Data START

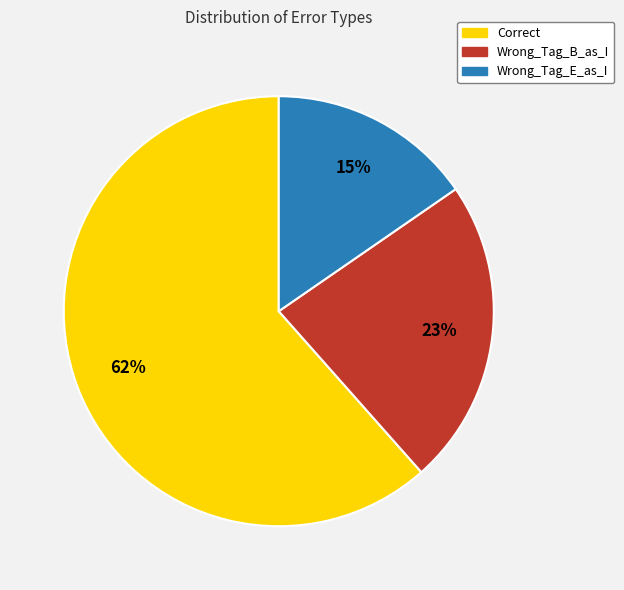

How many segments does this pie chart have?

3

Data END
Data START

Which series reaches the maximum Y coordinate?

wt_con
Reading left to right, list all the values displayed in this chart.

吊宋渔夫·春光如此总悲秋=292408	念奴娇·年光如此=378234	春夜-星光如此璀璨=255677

Data END

Edit the lines between the one holding "Which series reaches" and the one holding "吊宋渔夫·春光如此总悲秋=2", inclusive, so that "maximum Y coordinate" becomes "highest Y value", and give only those lines with nothing else altered.

[Answer for the task]:
Which series reaches the highest Y value?

wt_con
Reading left to right, list all the values displayed in this chart.

吊宋渔夫·春光如此总悲秋=292408	念奴娇·年光如此=378234	春夜-星光如此璀璨=255677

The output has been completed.